(Data extracts)
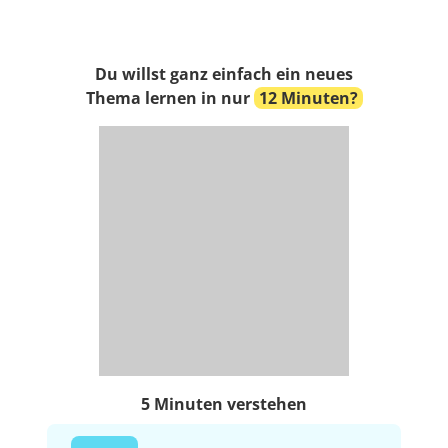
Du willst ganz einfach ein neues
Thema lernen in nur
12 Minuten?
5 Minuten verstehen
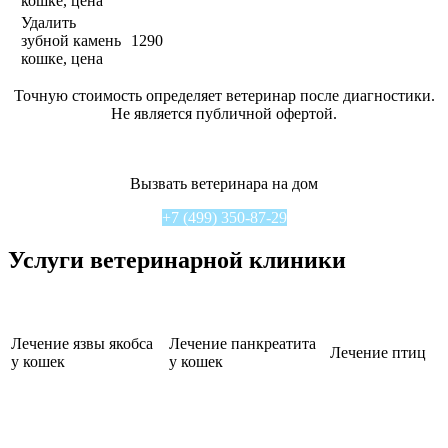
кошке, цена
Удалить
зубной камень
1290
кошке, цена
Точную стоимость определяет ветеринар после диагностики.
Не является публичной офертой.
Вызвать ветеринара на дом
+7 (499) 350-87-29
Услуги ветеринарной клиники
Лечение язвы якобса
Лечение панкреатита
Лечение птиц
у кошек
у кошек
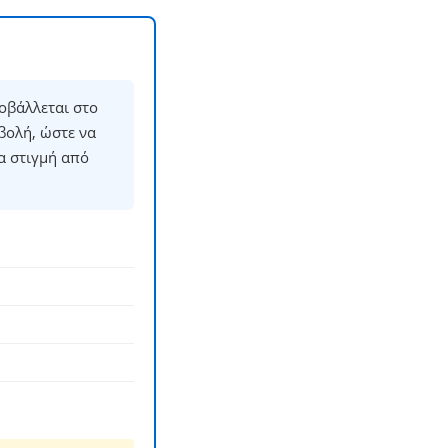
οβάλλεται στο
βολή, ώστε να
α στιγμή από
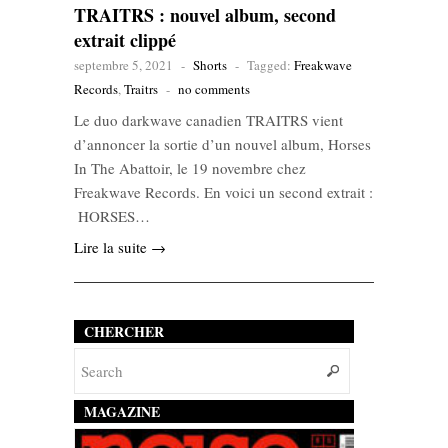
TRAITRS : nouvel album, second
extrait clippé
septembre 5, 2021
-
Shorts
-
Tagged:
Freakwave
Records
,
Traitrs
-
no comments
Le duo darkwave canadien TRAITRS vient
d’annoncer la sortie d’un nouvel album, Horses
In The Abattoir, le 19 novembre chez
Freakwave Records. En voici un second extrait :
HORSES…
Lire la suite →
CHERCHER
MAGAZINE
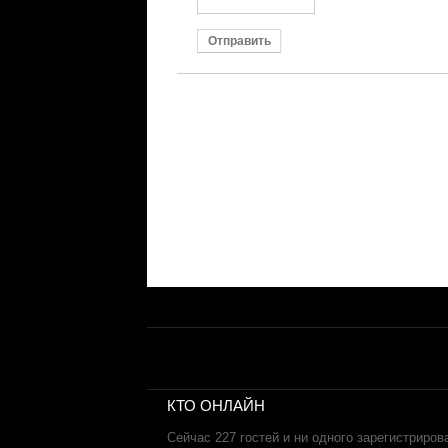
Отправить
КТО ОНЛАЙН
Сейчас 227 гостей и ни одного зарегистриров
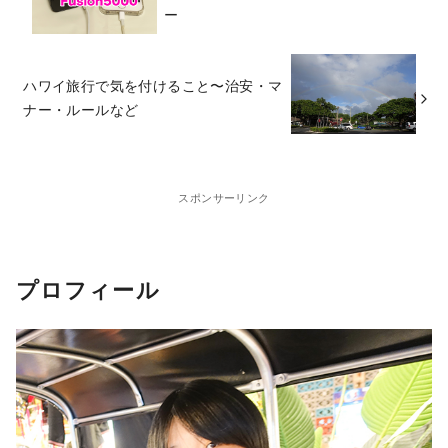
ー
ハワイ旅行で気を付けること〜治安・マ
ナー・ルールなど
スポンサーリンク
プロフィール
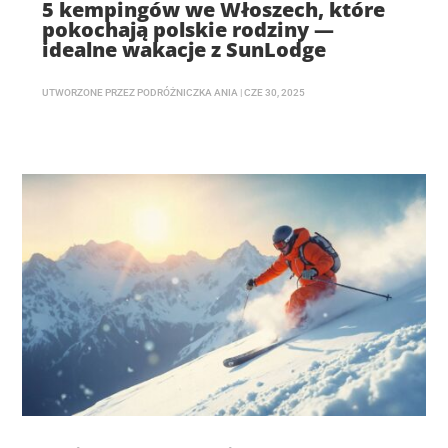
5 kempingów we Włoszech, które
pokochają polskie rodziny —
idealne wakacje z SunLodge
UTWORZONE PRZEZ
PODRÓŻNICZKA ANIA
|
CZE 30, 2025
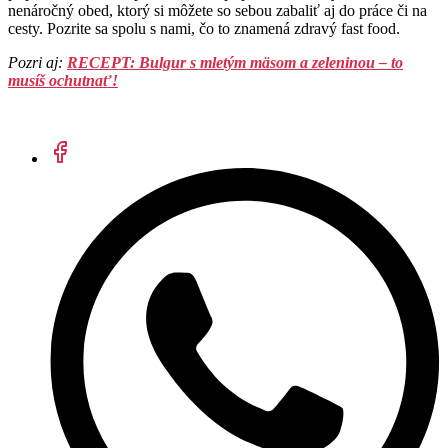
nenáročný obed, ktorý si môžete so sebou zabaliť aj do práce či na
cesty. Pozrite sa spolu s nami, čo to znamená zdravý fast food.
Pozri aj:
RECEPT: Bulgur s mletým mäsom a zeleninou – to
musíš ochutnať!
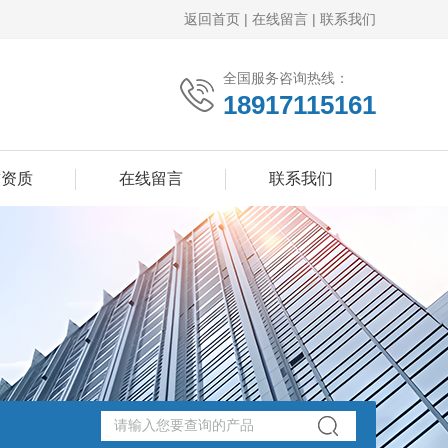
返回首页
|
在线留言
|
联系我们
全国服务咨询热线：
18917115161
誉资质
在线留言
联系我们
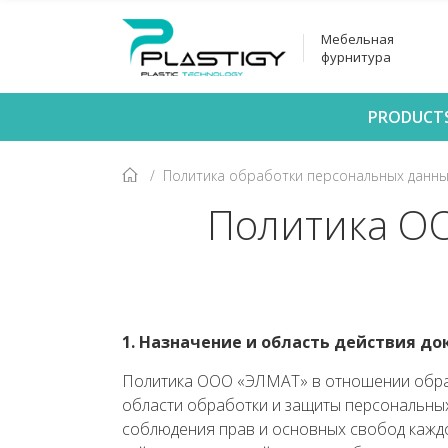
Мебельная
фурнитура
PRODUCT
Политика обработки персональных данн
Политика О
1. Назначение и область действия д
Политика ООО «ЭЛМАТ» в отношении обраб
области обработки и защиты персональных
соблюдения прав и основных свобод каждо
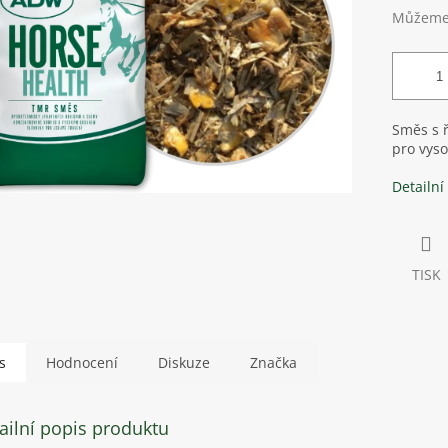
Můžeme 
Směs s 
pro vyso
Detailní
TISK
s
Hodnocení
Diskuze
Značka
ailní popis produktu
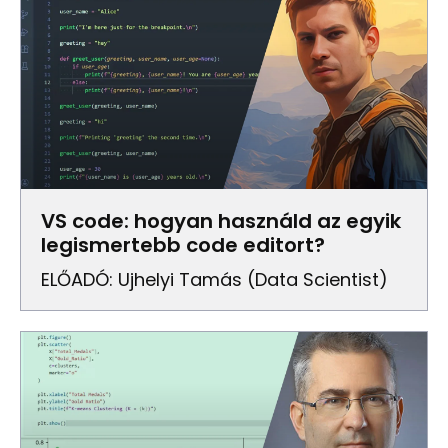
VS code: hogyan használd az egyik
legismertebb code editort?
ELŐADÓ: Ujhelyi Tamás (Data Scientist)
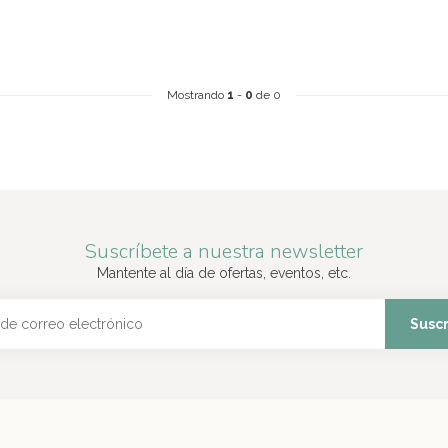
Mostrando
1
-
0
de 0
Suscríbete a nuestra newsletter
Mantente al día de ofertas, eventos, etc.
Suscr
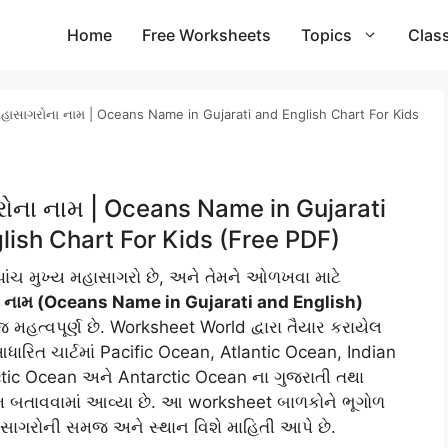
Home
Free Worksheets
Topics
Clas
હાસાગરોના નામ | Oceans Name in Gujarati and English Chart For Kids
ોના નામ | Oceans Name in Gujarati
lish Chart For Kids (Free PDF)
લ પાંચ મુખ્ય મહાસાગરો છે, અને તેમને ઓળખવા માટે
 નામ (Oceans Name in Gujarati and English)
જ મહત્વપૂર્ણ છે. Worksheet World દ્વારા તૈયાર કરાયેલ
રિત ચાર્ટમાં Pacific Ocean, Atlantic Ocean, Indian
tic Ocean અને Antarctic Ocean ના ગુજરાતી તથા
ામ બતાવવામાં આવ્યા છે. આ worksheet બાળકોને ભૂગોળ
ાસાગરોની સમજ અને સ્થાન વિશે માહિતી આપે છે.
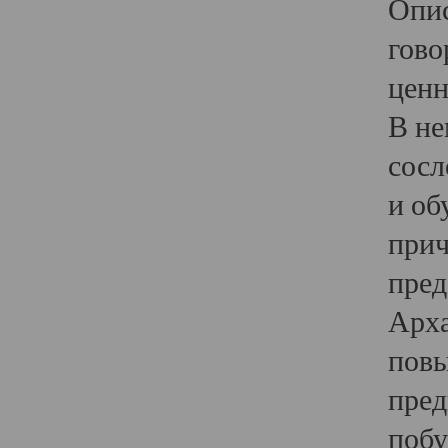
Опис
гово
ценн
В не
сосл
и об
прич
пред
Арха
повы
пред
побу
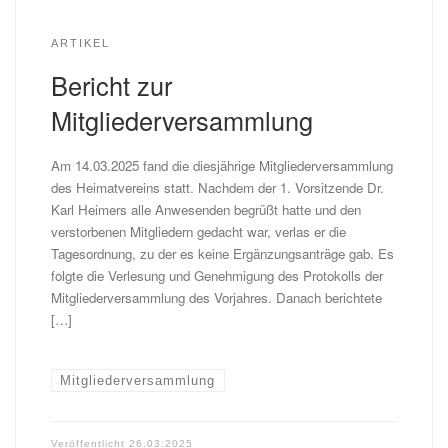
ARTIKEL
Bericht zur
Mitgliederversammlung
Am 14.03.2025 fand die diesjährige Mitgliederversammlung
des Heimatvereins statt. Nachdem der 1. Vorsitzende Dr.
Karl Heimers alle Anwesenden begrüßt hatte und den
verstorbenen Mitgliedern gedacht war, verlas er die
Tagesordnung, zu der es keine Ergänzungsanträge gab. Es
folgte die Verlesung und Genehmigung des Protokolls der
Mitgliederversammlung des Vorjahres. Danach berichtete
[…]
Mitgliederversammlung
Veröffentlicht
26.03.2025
(End Data extracts)
** Task to carry out **
Every line from the one with "extrait clippé" through the one with "CZE 30, 2025" is to be reproduced exactly as written above, and the pictures are to be dropped.

** Answer to this exercise **
extrait clippé
septembre 5, 2021
-
Shorts
-
Tagged:
Freakwave
Records
,
Traitrs
-
no comments
Le duo darkwave canadien TRAITRS vient
d’annoncer la sortie d’un nouvel album, Horses
In The Abattoir, le 19 novembre chez
Freakwave Records. En voici un second extrait :
HORSES…
Lire la suite →
CHERCHER
MAGAZINE
Отправить
КТО ОНЛАЙН
Сейчас 227 гостей и ни одного зарегистриров
ー
ハワイ旅行で気を付けること〜治安・マ
ナー・ルールなど
スポンサーリンク
プロフィール
5 kempingów we Włoszech, które
pokochają polskie rodziny —
idealne wakacje z SunLodge
UTWORZONE PRZEZ
PODRÓŻNICZKA ANIA
|
CZE 30, 2025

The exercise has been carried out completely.